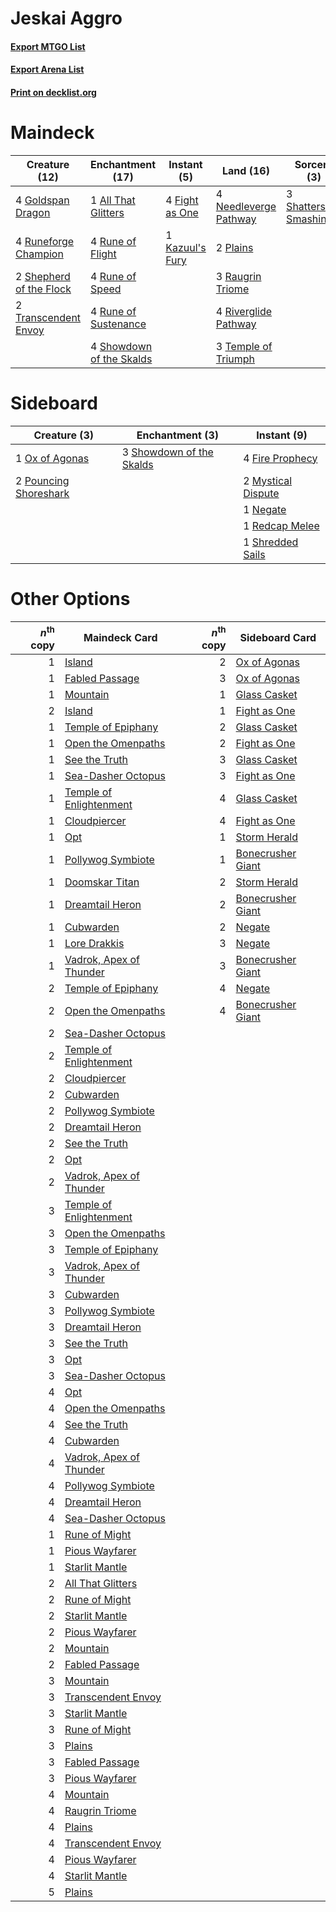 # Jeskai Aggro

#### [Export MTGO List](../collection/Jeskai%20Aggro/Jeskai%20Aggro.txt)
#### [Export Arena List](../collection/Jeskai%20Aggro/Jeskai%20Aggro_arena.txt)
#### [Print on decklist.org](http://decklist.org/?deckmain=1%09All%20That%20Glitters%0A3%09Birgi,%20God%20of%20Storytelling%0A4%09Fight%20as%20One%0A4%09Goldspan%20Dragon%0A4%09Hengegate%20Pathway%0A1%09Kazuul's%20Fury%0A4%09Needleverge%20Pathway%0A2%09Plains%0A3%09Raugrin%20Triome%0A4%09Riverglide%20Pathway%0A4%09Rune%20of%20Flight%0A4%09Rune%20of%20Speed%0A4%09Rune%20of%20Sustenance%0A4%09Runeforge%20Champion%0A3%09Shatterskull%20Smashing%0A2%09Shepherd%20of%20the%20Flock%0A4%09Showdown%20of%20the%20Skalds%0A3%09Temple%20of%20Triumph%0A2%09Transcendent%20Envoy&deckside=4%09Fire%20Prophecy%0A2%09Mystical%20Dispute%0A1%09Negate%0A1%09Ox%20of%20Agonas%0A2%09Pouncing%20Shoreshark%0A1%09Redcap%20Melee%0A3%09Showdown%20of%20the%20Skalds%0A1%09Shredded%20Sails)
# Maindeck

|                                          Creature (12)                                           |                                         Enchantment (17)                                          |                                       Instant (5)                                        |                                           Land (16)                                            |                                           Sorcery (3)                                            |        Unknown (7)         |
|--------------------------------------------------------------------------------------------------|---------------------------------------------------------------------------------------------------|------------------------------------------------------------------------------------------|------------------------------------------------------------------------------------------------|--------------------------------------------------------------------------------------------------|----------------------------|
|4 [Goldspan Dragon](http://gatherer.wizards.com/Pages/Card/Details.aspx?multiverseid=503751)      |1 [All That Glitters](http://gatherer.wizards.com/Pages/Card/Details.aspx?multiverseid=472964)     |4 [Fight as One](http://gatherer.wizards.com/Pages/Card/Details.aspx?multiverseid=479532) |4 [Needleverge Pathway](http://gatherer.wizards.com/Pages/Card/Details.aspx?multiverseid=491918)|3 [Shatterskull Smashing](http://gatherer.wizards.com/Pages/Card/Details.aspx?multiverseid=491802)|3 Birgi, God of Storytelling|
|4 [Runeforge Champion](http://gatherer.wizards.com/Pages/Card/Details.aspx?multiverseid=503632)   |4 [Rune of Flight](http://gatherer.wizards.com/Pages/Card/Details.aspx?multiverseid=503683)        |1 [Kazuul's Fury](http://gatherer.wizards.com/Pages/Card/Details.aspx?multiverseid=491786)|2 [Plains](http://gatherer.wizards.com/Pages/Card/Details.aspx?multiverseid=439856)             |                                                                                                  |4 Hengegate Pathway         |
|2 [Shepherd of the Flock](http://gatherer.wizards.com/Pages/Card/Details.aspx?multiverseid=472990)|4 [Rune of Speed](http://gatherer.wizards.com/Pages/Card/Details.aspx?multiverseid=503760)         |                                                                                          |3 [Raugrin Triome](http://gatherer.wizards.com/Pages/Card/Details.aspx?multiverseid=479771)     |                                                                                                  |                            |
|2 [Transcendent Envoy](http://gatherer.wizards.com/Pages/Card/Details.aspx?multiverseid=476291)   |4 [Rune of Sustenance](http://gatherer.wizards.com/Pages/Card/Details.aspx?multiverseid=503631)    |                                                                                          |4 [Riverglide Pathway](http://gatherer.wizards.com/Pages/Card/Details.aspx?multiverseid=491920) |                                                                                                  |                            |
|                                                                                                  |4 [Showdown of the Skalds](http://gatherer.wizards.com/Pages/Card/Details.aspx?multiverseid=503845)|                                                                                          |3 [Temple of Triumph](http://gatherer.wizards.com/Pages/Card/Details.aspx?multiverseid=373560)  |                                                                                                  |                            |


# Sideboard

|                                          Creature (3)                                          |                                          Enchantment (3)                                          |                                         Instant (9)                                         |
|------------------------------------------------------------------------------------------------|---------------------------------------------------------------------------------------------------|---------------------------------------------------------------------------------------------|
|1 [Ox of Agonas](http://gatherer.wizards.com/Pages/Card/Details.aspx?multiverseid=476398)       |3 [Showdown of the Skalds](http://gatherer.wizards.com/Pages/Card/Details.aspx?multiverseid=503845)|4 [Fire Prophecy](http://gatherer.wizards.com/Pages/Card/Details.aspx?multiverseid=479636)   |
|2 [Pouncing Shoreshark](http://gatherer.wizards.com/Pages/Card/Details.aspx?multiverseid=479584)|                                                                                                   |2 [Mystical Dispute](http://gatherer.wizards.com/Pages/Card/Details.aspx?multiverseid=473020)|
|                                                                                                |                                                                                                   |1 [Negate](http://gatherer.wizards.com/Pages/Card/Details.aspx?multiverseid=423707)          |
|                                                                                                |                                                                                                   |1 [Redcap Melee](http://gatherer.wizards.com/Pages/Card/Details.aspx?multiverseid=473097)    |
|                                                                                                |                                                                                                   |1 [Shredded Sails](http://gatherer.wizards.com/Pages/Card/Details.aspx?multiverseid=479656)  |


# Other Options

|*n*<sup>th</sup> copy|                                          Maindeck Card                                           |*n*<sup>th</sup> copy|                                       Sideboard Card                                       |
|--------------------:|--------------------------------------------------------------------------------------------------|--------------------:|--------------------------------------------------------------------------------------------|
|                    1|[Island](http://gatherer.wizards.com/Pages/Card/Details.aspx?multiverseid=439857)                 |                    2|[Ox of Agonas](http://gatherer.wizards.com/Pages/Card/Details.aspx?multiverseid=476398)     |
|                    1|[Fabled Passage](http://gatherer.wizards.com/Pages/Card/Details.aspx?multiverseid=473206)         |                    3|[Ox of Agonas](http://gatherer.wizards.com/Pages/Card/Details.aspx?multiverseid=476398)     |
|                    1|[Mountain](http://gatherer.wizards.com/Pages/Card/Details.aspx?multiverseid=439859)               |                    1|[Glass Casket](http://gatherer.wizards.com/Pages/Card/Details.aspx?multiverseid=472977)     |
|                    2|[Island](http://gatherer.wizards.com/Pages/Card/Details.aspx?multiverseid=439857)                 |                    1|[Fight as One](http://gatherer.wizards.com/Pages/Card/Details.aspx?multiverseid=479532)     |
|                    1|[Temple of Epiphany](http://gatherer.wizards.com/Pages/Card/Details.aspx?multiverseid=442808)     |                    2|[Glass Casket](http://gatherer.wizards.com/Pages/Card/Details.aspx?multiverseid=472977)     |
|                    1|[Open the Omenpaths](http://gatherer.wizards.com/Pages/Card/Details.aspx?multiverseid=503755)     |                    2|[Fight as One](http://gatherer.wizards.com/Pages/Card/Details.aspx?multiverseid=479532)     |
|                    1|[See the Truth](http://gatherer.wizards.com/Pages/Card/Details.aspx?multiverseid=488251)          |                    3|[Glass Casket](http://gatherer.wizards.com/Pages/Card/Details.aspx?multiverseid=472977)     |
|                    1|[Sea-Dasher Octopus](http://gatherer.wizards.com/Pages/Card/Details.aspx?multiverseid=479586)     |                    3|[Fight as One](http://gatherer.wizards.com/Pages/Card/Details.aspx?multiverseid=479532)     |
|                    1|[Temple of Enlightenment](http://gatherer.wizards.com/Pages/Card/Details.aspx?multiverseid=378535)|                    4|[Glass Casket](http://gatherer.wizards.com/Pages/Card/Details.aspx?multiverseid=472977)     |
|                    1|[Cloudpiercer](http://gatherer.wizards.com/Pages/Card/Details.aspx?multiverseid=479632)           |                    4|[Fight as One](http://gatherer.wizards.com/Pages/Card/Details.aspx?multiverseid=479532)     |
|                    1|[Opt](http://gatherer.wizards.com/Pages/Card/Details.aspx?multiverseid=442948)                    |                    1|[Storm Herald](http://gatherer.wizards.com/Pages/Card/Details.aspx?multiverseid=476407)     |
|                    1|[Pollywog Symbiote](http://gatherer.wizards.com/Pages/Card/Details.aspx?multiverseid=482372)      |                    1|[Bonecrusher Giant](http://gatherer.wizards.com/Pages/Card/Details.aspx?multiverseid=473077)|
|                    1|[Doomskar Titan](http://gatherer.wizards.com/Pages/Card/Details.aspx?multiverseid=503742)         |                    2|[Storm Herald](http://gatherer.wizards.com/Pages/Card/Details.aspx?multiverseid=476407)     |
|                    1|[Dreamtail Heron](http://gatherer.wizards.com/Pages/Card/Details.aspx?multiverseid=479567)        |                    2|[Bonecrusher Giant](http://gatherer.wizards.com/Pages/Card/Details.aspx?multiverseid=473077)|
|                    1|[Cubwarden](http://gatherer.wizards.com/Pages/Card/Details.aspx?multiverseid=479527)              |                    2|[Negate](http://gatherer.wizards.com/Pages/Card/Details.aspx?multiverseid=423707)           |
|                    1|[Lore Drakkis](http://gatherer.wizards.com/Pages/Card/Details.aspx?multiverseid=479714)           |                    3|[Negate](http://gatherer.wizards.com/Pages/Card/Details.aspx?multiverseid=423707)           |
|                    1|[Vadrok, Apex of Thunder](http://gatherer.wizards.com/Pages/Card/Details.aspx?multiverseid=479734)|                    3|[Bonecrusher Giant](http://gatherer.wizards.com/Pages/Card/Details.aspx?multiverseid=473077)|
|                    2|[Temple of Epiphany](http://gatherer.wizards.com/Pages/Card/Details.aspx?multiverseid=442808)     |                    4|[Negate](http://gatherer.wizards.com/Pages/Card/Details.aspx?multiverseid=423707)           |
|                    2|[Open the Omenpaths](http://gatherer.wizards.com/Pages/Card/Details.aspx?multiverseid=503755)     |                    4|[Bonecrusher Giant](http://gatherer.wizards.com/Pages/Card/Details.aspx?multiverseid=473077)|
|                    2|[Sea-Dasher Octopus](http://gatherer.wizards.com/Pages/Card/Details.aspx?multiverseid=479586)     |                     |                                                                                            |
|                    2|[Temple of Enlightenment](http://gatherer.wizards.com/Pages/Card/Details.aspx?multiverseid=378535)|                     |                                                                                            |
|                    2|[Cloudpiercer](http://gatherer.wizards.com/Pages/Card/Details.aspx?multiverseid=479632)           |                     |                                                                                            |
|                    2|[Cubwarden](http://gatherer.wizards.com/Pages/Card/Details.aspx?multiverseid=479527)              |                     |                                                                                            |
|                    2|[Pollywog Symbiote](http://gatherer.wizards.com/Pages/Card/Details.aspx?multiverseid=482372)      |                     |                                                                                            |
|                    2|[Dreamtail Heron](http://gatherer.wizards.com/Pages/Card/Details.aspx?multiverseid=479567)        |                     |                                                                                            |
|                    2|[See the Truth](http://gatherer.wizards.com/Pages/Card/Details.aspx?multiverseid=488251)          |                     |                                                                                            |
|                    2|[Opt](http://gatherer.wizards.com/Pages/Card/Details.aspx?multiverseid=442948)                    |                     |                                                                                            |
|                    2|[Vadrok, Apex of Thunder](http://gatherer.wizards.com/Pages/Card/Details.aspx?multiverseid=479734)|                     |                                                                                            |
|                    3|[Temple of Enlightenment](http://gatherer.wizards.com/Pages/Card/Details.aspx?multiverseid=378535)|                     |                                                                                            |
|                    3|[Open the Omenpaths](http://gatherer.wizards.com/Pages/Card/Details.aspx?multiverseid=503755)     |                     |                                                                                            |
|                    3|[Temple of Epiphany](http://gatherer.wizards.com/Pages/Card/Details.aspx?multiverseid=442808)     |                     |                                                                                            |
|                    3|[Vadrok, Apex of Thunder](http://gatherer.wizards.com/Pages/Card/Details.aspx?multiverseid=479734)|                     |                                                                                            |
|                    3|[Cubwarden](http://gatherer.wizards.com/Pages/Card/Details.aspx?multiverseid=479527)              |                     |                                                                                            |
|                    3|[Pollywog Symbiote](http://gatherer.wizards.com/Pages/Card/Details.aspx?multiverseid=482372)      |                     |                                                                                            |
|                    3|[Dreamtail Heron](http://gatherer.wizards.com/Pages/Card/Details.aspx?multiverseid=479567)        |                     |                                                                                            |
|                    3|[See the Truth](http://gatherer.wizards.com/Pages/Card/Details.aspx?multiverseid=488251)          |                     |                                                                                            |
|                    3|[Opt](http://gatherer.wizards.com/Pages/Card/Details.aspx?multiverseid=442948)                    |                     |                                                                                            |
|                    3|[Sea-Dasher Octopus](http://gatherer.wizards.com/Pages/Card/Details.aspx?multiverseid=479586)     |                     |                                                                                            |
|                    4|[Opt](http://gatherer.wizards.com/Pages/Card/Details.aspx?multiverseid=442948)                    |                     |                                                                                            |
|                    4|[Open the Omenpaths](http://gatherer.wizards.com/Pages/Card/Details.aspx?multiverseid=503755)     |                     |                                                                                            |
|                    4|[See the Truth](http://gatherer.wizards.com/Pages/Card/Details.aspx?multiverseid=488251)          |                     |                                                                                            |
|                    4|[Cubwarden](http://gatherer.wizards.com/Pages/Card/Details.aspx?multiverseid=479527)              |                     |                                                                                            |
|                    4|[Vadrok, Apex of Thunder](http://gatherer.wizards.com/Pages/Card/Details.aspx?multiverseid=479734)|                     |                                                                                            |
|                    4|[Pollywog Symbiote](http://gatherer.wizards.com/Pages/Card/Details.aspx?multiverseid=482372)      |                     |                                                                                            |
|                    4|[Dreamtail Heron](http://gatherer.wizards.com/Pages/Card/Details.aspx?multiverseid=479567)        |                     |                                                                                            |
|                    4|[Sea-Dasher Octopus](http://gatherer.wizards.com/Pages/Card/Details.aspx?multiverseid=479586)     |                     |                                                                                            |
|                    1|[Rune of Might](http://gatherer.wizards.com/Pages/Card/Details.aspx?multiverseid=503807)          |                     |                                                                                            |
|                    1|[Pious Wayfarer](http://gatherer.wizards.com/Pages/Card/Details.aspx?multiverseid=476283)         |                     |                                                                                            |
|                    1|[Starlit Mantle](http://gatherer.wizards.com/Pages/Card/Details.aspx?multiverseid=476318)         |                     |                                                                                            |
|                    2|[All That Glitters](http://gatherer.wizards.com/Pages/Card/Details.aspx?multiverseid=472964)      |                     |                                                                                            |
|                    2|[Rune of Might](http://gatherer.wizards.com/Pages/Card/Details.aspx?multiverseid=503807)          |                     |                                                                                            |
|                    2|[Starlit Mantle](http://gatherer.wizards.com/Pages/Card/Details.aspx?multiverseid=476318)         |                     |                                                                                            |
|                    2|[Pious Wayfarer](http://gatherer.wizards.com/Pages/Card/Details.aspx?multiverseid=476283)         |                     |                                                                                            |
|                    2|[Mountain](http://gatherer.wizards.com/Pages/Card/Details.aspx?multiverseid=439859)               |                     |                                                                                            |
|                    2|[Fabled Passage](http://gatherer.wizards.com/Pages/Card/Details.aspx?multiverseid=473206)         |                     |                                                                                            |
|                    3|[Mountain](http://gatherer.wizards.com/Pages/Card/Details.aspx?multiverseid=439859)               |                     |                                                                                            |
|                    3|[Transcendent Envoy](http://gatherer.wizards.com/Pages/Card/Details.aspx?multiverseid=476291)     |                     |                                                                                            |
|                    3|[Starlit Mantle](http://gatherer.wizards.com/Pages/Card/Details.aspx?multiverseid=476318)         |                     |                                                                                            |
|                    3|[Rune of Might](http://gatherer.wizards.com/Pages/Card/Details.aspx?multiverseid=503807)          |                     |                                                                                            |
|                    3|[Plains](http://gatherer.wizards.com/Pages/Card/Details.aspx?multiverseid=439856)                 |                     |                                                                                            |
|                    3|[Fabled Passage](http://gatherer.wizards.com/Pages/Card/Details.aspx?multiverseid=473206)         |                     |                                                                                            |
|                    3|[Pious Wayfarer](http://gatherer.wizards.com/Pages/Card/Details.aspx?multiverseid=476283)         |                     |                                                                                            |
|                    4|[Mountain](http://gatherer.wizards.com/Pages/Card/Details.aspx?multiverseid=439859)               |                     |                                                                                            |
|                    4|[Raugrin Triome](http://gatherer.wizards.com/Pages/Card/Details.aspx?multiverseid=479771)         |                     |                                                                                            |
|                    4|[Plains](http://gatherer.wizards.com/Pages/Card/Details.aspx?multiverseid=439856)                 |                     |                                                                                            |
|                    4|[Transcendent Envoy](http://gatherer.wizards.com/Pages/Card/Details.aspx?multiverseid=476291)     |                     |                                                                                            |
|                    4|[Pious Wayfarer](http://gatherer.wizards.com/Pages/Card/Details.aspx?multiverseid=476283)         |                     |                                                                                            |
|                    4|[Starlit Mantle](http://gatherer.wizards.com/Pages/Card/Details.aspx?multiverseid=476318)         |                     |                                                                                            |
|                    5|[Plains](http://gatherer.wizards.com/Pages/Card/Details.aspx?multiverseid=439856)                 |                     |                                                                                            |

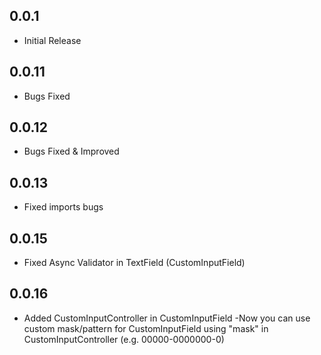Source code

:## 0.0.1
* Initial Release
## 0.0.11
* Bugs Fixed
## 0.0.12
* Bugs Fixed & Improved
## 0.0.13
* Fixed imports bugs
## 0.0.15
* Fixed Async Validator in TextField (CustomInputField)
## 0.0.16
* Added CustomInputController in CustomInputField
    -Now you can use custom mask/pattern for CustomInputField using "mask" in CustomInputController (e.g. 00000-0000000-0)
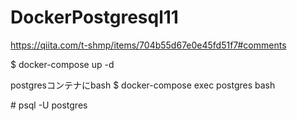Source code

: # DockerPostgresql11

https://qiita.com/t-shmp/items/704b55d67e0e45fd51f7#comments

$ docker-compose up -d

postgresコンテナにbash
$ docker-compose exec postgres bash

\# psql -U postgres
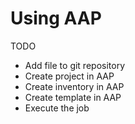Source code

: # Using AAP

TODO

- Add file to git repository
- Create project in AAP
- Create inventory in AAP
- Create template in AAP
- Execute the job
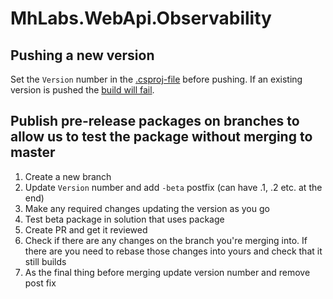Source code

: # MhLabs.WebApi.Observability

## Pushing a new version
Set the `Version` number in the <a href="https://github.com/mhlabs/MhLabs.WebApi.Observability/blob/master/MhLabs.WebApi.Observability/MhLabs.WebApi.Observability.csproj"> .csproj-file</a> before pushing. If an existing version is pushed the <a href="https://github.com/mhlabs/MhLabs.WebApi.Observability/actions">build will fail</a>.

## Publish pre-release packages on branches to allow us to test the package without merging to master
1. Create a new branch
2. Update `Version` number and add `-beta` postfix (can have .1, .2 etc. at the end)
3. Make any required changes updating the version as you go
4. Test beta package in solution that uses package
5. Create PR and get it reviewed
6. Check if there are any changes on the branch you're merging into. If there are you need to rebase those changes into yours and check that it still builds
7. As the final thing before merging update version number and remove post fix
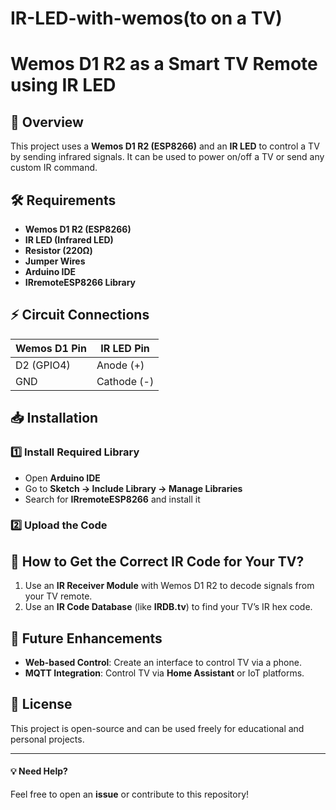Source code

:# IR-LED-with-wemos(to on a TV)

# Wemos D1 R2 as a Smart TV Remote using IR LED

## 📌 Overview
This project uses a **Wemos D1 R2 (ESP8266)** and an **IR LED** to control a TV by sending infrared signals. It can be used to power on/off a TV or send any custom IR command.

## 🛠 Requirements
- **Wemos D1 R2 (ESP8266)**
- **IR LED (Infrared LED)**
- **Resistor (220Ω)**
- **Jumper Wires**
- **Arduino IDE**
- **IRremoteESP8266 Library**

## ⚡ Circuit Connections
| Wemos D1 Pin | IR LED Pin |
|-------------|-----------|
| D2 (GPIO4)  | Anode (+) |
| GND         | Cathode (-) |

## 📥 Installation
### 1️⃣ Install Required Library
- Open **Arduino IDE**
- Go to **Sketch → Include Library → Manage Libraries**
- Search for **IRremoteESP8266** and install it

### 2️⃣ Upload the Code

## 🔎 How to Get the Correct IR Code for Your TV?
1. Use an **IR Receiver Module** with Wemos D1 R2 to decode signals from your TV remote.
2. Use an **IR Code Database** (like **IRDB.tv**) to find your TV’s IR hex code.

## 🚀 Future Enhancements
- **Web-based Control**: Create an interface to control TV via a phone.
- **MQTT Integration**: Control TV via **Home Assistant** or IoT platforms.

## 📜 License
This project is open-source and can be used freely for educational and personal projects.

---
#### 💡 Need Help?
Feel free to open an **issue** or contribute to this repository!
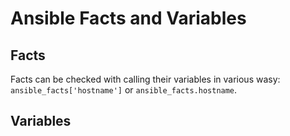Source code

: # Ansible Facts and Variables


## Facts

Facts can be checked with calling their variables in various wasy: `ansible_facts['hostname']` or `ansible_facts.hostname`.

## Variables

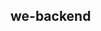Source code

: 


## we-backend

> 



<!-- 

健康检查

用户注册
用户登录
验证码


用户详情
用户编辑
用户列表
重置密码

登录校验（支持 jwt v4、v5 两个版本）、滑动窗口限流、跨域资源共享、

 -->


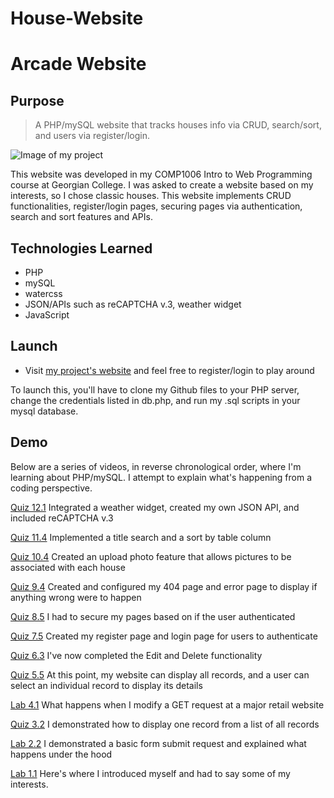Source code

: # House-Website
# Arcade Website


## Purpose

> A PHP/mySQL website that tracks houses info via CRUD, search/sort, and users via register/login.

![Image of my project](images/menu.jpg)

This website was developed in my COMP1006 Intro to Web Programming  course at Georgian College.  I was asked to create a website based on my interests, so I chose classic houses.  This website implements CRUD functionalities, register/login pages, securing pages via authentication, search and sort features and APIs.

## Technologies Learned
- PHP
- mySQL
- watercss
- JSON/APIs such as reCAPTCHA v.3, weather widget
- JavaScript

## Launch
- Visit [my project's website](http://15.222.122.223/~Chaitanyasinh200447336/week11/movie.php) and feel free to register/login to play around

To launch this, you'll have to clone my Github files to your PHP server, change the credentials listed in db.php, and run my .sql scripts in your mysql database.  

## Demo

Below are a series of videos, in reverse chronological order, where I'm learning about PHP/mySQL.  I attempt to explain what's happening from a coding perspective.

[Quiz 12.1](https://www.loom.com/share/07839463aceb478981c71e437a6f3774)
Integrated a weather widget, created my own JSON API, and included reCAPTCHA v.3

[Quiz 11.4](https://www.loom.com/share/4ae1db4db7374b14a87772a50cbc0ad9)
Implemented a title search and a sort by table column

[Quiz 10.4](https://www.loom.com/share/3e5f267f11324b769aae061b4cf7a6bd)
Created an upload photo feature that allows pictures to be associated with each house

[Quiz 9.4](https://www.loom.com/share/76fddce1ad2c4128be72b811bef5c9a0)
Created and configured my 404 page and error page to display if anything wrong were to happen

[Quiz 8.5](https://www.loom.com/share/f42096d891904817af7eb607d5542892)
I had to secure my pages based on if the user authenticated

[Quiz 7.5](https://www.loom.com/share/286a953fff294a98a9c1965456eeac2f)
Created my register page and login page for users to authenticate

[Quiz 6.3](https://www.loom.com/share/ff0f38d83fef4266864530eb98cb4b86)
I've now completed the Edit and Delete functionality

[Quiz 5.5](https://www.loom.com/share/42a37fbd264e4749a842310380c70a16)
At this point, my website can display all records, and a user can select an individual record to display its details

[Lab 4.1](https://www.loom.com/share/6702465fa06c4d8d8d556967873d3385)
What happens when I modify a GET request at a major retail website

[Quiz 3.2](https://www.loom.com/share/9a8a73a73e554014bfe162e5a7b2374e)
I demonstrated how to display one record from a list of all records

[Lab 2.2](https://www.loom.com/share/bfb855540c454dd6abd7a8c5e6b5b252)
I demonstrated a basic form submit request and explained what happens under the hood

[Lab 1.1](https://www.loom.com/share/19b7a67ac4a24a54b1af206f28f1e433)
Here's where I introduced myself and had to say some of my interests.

----

> **PROBLEM TO SOLVE**: Reproduce the lines of the records verbatim, from the line containing "- Add file to git repository" up to and including the line containing "number in the". Omit any pictures.

> **PROBLEM SOLUTION**:
- Add file to git repository
- Create project in AAP
- Create inventory in AAP
- Create template in AAP
- Execute the job
Source code

: # MhLabs.WebApi.Observability

## Pushing a new version
Set the `Version` number in the <a href="https://github.com/mhlabs/MhLabs.WebApi.Observability/blob/master/MhLabs.WebApi.Observability/MhLabs.WebApi.Observability.csproj"> .csproj-file</a> before pushing. If an existing version is pushed the <a href="https://github.com/mhlabs/MhLabs.WebApi.Observability/actions">build will fail</a>.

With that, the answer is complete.